The Social-Democrats are followed by President Iohannis’ National Liberal Party (PNL) with a distant 20%. Since the local elections held in June, the party has lost about 10% of the voters’ preferences. The election outcome is all the more disappointing for the PNL, as one year ago the party could count on 35% of the public support according to opinion polls. However, instead of calling early election when the PSD government was ousted, President Iohannis chose to appoint a technocratic government led by former commissioner Dacian Cioloş. Some of the PNL’s eroding support was captured by the Save Romania Union (USR), a new anti-corruption party set up only six months ago, which won around 9% of the vote.

Apart from the Hungarian minority party (UDMR), two new parties also managed to cross the 5% national threshold: the Alliance of Liberals and Democrats for Europe (ALDE), which is the merger between a PNL faction and the Conservative Party (PC) led by former prime minister Călin Popescu Tăriceanu; and former President Băsescu’s Popular Movement Party (PMP), which broke away from the Liberal Democratic Party (PDL) in 2013 (the other PDL faction merged with PNL in 2014 and supported Klaus Iohannis as a common candidate in the 2014 presidential election).

None of the 44 independent candidates who stood for election across the country’s 42 constituencies managed to obtain an electoral mandate. A couple of newly-formed ethno-nationalist parties also run unsuccessfully, proving that xenophobia and far-right extremism have not found fertile ground in Romania. That said, the election winners were able to capitalise on growing anti-EU sentiments. Turnout to vote was just 39.5%, the lowest on record since 1990. The full allocation of seats in the two parliamentary chambers is yet to be determined.

______________________________

Instruction: Transcribe the passage on the Romanian parliamentary election word for word, from "The Social-Democrats are" up to and including "of the vote.".

Record list:

______________________________

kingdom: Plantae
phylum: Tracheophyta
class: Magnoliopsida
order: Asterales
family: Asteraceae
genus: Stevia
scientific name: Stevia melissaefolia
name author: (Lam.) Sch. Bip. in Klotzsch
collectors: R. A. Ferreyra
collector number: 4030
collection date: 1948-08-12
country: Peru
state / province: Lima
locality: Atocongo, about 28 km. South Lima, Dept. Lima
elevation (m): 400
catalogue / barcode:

______________________________

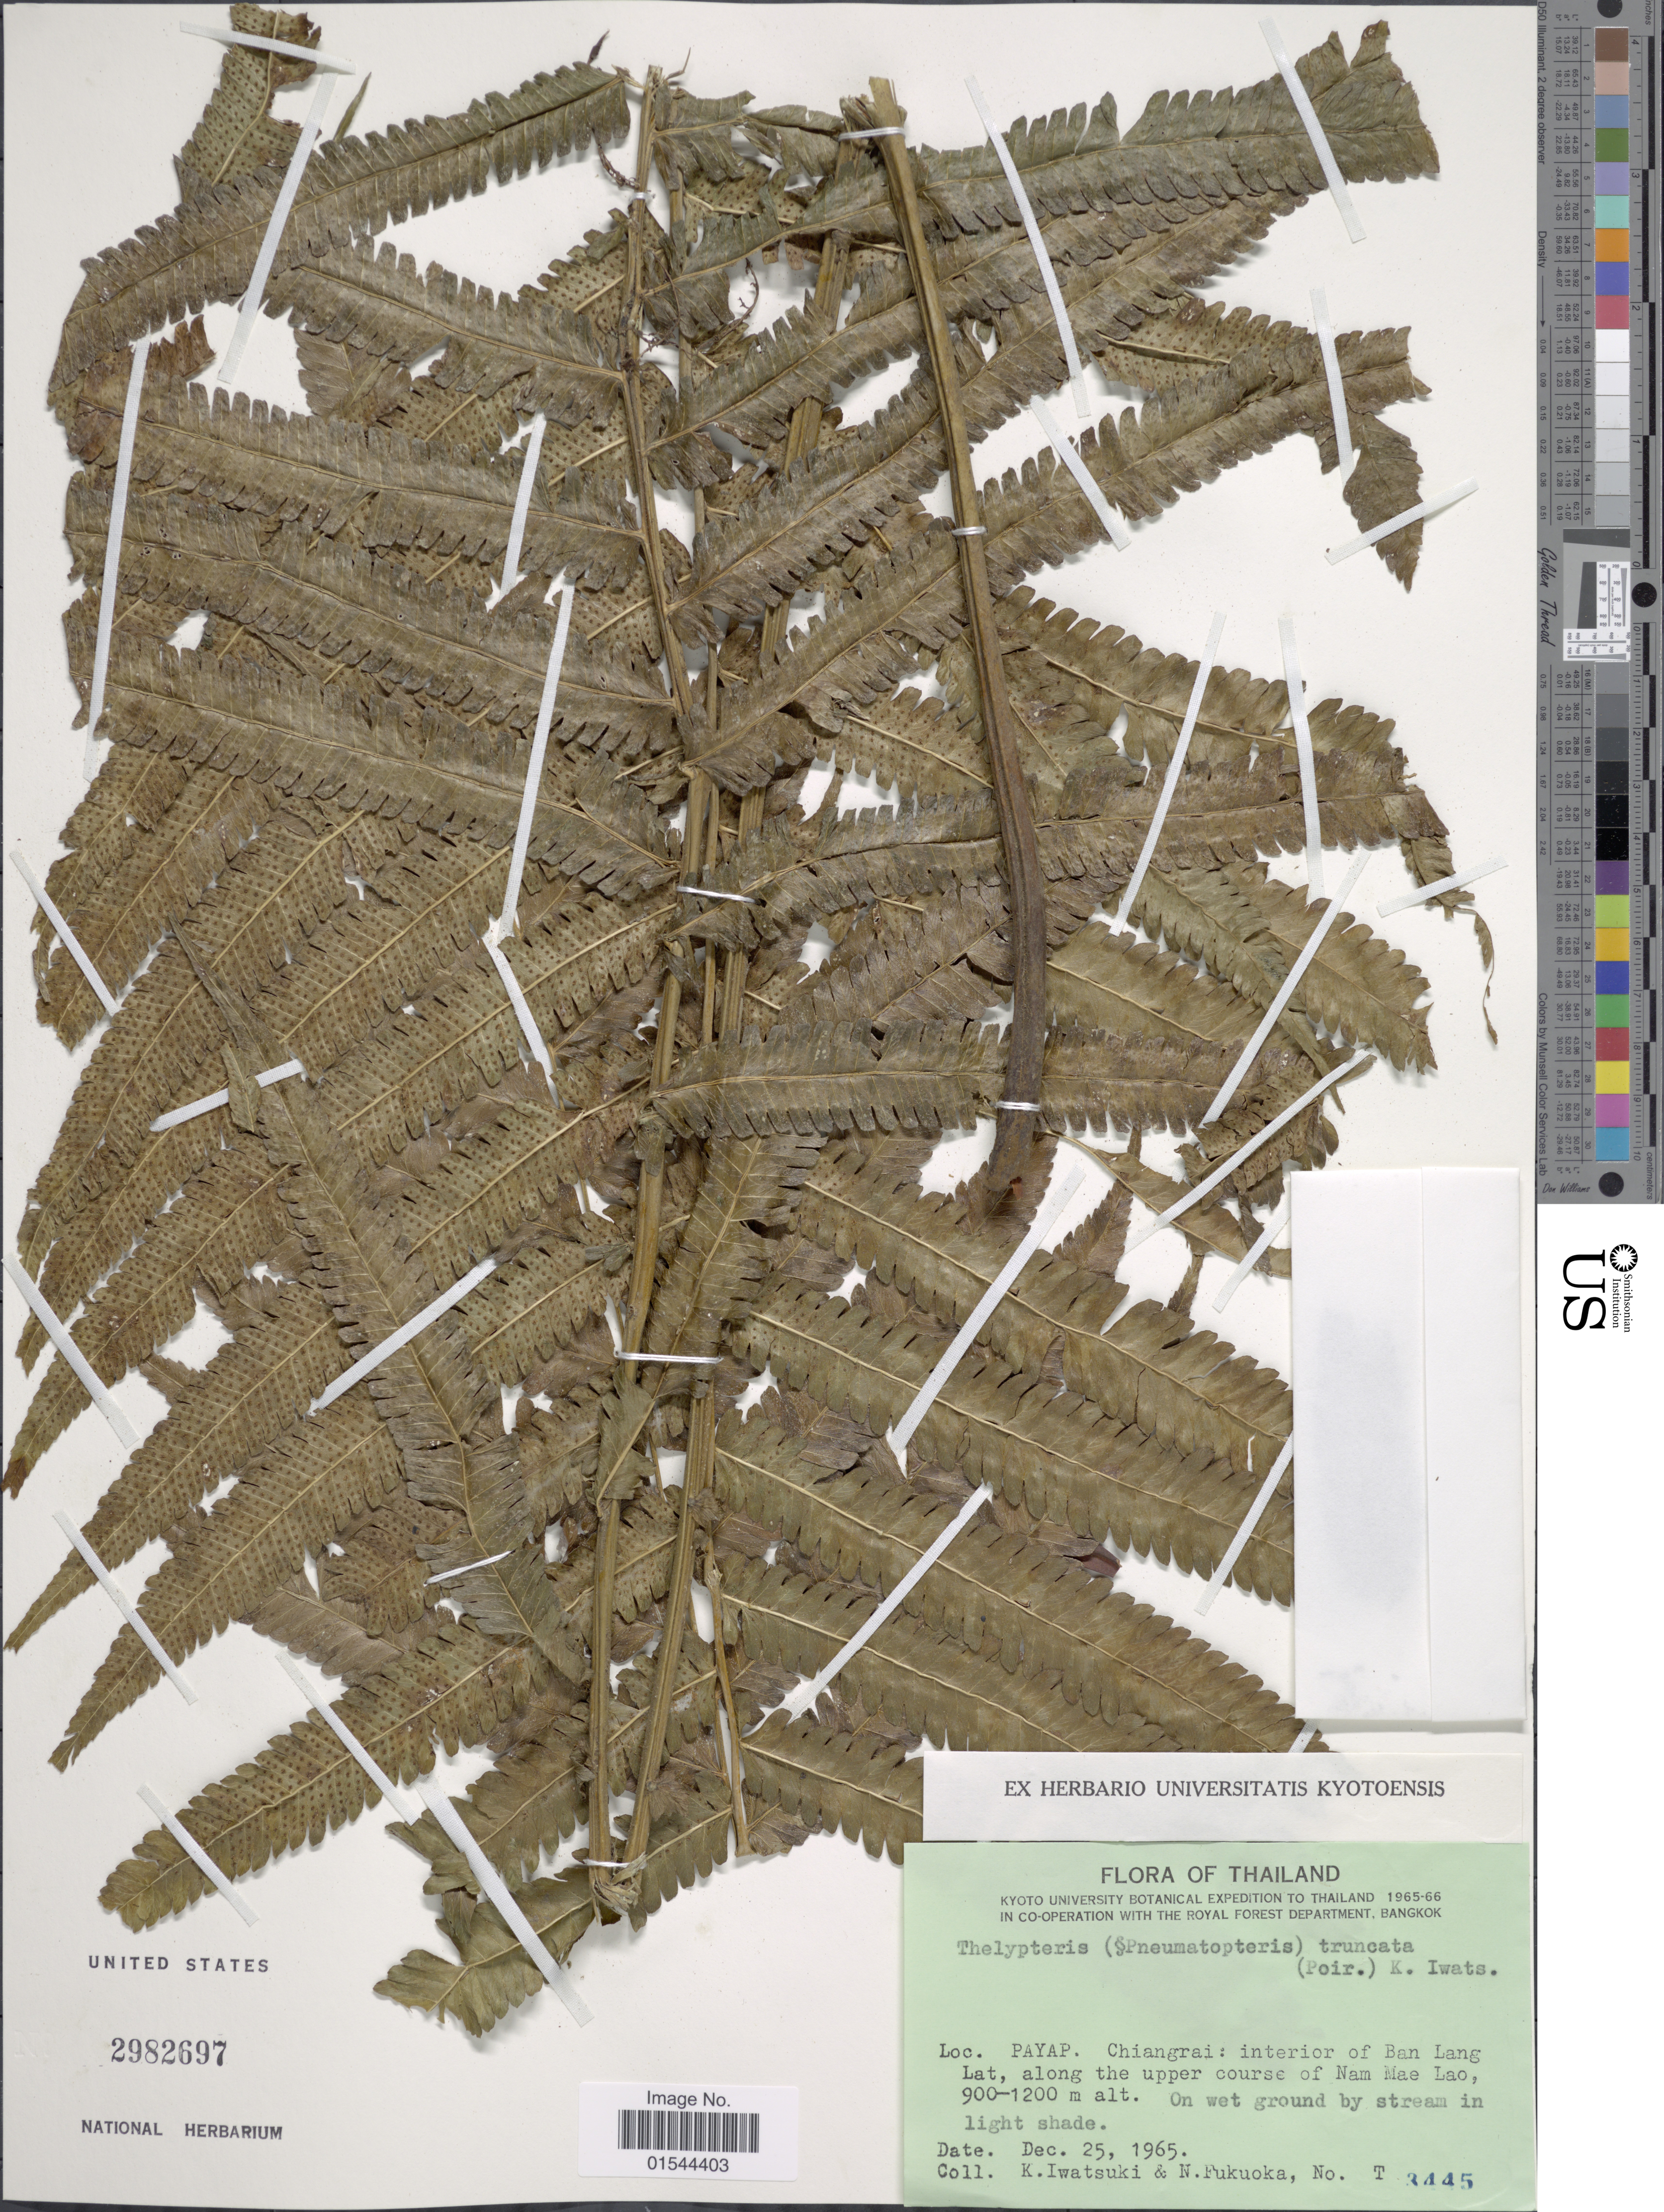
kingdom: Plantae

______________________________

Finished answer:
The Social-Democrats are followed by President Iohannis’ National Liberal Party (PNL) with a distant 20%. Since the local elections held in June, the party has lost about 10% of the voters’ preferences. The election outcome is all the more disappointing for the PNL, as one year ago the party could count on 35% of the public support according to opinion polls. However, instead of calling early election when the PSD government was ousted, President Iohannis chose to appoint a technocratic government led by former commissioner Dacian Cioloş. Some of the PNL’s eroding support was captured by the Save Romania Union (USR), a new anti-corruption party set up only six months ago, which won around 9% of the vote.